*** Opening DATA SUPPLIED ***

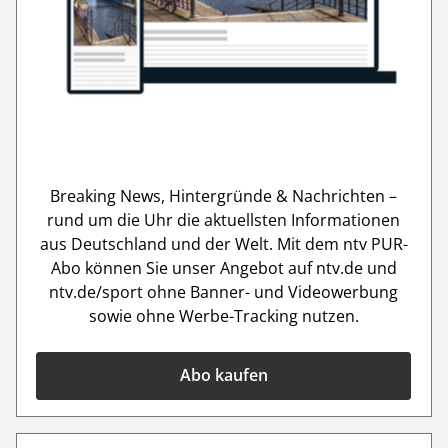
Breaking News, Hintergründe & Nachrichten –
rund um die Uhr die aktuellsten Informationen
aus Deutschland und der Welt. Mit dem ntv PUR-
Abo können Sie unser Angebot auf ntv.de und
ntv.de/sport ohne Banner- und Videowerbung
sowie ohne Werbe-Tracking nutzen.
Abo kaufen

*** Closing DATA SUPPLIED ***
*** Opening DATA SUPPLIED ***

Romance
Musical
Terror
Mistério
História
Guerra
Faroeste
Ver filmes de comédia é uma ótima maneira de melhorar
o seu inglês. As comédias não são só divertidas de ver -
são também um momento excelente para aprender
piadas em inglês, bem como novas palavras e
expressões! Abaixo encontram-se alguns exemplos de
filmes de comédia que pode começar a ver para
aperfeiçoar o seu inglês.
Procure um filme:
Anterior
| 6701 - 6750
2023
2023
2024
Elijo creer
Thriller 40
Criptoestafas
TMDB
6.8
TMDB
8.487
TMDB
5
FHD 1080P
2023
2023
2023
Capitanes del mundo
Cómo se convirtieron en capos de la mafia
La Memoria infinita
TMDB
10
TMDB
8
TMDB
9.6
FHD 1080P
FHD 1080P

*** Closing DATA SUPPLIED ***

Whenever a line of the data includes the word "filmes", show that line in full.

Ver filmes de comédia é uma ótima maneira de melhorar
filmes de comédia que pode começar a ver para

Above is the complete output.